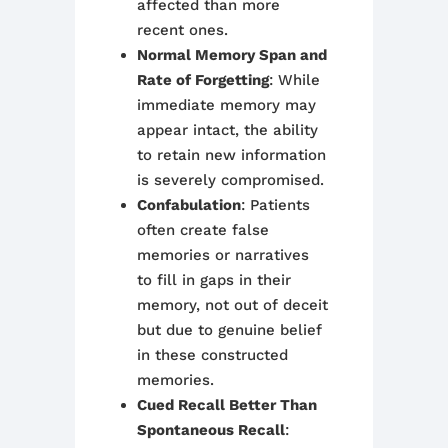
affected than more
recent ones.
Normal Memory Span and
Rate of Forgetting
: While
immediate memory may
appear intact, the ability
to retain new information
is severely compromised.
Confabulation
: Patients
often create false
memories or narratives
to fill in gaps in their
memory, not out of deceit
but due to genuine belief
in these constructed
memories.
Cued Recall Better Than
Spontaneous Recall
:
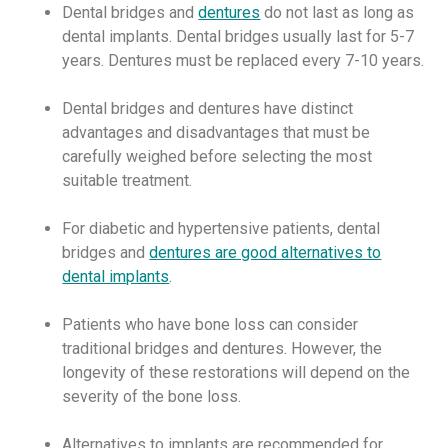
Dental bridges and
dentures
do not last as long as
dental implants. Dental bridges usually last for 5-7
years. Dentures must be replaced every 7-10 years.
Dental bridges and dentures have distinct
advantages and disadvantages that must be
carefully weighed before selecting the most
suitable treatment.
For diabetic and hypertensive patients, dental
bridges and
dentures are good alternatives to
dental implants
.
Patients who have bone loss can consider
traditional bridges and dentures. However, the
longevity of these restorations will depend on the
severity of the bone loss.
Alternatives to implants are recommended for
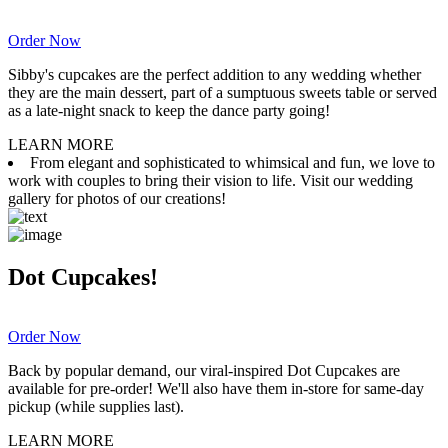
Order Now
Sibby's cupcakes are the perfect addition to any wedding whether
they are the main dessert, part of a sumptuous sweets table or served
as a late-night snack to keep the dance party going!
LEARN MORE
From elegant and sophisticated to whimsical and fun, we love to
work with couples to bring their vision to life. Visit our wedding
gallery for photos of our creations!
Dot Cupcakes!
Order Now
Back by popular demand, our viral-inspired Dot Cupcakes are
available for pre-order! We'll also have them in-store for same-day
pickup (while supplies last).
LEARN MORE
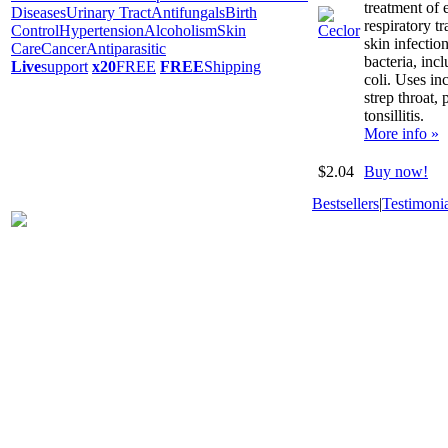
treatment of e
Diseases
Urinary Tract
Antifungals
Birth
respiratory tr
Control
Hypertension
Alcoholism
Skin
skin infectio
Care
Cancer
Antiparasitic
bacteria, incl
Live
support
x20
FREE
FREE
Shipping
coli. Uses in
strep throat,
tonsillitis.
More info »
$2.04
Buy now!
Bestsellers
|
Testimonia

====

Begin with the line that contains "skin infectio" and set down each line exactly until the records above end, including the final line.

Answer to the problem
skin infectio
Care
Cancer
Antiparasitic
bacteria, incl
Live
support
x20
FREE
FREE
Shipping
coli. Uses in
strep throat,
tonsillitis.
More info »
$2.04
Buy now!
Bestsellers
|
Testimonia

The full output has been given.